Photos with camera intrinsics
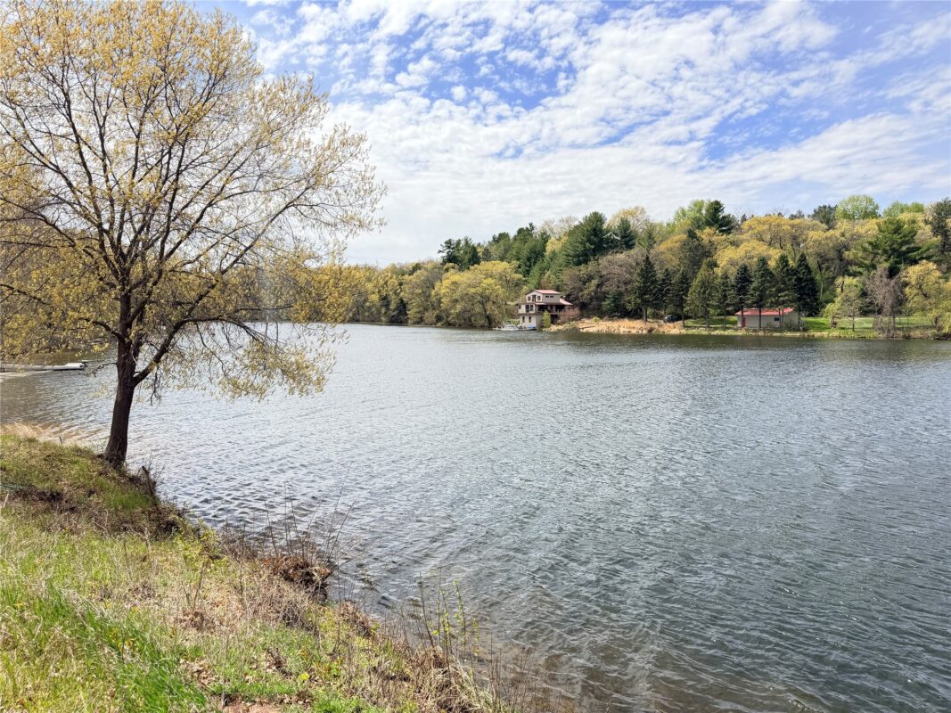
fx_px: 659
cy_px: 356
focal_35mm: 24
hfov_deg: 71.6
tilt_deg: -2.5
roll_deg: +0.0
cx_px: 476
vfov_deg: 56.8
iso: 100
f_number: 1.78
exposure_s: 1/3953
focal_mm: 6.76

Exercise requirements
Leave the pictures out, then print every entry exactly as it reads.

Answer for this exercise
fx_px: 659
cy_px: 356
focal_35mm: 24
hfov_deg: 71.6
tilt_deg: -2.5
roll_deg: +0.0
cx_px: 476
vfov_deg: 56.8
iso: 100
f_number: 1.78
exposure_s: 1/3953
focal_mm: 6.76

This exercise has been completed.